2. Description of Related Art
Integrated circuits are used in a wide variety of electronic equipment, including portable, or handheld, devices. Such handheld devices may include personal digital assistants (“PDA”), compact disc players, MPEG-1 Layer 3 digital audio (“MP3”) players, digital video disc players, AM/FM radio, a pager, cellular telephones, computer memory extension (commonly referred to as a thumb drive), etc. For example, an MP3 player may include one or more integrated circuits to support the storage and playback of digitally formatted audio (e.g., formatted in accordance with an MP3 specification), to interface with a computer, to generate a power supply voltage, and to render digitally formatted audio data audible.
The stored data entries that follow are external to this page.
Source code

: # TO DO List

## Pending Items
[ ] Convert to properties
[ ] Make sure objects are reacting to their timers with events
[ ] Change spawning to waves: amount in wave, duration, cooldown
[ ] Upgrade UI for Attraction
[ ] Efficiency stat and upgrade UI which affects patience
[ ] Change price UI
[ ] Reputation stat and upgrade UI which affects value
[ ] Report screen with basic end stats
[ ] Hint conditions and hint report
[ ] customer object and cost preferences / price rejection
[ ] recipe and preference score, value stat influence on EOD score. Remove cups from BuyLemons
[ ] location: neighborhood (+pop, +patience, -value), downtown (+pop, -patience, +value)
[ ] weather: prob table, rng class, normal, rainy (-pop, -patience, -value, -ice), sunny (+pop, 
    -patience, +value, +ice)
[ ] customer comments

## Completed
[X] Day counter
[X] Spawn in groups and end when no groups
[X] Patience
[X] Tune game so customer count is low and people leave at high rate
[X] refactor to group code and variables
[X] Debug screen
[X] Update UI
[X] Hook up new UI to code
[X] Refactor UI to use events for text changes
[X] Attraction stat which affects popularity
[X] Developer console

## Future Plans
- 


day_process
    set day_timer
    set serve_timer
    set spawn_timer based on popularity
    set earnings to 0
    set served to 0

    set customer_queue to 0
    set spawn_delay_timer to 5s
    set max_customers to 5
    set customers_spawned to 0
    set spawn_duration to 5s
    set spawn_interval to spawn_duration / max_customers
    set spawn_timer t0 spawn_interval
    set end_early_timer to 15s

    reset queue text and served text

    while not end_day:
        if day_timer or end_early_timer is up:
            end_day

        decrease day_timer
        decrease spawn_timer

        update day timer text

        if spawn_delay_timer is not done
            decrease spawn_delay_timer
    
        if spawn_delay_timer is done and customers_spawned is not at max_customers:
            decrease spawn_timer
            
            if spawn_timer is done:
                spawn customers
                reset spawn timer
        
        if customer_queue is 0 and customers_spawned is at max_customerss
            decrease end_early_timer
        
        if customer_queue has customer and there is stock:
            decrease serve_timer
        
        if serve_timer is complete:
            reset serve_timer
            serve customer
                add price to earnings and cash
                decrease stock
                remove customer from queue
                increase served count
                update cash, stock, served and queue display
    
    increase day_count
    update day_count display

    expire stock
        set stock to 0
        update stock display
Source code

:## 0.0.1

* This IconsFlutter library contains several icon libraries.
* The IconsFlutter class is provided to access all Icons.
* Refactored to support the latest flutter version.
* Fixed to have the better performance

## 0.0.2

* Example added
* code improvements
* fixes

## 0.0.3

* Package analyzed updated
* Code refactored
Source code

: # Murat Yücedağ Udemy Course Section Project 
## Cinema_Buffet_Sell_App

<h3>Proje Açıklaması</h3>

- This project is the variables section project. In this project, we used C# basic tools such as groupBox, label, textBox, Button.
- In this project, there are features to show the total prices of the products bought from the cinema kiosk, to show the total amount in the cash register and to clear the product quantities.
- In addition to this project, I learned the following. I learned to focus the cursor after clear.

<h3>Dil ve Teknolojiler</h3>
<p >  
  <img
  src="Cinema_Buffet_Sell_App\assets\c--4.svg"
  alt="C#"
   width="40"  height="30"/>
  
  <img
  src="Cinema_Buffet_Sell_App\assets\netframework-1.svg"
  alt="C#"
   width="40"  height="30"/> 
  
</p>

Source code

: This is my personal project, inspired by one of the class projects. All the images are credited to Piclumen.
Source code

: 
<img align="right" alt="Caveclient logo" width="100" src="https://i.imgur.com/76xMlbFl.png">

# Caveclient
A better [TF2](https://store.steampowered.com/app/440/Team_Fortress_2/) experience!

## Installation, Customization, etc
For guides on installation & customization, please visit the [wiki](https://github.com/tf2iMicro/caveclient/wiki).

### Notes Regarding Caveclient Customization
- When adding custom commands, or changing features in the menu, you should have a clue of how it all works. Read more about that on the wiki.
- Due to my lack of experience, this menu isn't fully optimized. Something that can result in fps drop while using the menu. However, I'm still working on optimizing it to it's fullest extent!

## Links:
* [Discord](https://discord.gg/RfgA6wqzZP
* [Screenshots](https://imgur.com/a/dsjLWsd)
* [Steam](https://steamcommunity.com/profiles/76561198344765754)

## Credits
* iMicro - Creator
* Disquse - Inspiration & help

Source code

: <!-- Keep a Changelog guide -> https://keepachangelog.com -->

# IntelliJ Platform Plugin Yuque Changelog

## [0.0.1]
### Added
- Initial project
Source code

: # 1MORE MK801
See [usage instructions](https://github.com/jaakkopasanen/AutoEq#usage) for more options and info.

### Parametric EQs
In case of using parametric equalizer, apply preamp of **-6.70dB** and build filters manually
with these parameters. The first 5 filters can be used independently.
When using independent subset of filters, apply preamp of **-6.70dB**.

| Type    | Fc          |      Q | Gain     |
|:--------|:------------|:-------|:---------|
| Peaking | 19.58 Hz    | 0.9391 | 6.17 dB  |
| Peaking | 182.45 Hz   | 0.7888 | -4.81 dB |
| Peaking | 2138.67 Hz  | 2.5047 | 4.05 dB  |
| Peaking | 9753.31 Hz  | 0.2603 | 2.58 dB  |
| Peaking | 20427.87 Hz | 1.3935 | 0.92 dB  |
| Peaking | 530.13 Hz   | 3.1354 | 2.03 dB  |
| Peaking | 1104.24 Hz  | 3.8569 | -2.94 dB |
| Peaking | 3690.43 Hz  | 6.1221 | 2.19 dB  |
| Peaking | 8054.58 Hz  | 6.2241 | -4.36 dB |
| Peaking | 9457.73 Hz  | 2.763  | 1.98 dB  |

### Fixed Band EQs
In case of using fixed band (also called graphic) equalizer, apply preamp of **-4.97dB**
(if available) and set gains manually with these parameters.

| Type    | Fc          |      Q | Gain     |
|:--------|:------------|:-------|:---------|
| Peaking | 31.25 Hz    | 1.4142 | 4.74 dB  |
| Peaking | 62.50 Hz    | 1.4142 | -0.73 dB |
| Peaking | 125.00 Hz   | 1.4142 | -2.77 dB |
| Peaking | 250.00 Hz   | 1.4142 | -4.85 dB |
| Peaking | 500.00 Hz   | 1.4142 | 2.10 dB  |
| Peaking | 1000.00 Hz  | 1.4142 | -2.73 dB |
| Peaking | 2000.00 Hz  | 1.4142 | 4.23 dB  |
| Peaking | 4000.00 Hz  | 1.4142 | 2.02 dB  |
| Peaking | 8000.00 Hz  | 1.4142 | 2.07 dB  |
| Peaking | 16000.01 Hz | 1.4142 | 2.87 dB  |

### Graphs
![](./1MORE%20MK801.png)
The rendering of digitally formatted audio data into audible signals involves decoding the formatted audio data into digital audio signals, converting the digital audio signals into analog audio signals, and amplifying the analog audio signals. To provide a desired level of amplification, power efficiency, and compact size, class-D amplifiers are typically used to amplify the analog audio signals. While class-D amplifiers exhibit these positive characteristics, total harmonic distortion (“THD”) of a class-D amplifier varies with load, temperature, and/or other operating parameters.
As such, to provide high quality amplification of audio signals, the THD of class-D amplifiers needs to be compensated. There are a variety of techniques for THD compensation, but such techniques are generally static and do not effectively compensate noise introduced on the power supply. For instance, a static solution generates a calibration value at the start up the amplifier, where the calibration value is based on the start up impedances of the switching transistors and the start up inductor current. Thus, as the impedances of the switching transistors and the inductor current vary over time and temperature, the statically determined calibration value is less than optimal for compensating THD. In addition, the static solution does not account for transient noise and/or power supply noise.
Therefore, a need exists for a dynamic method and apparatus to minimize and/or compensate THD, transient noise, and/or power supply noise, of class-D amplifiers.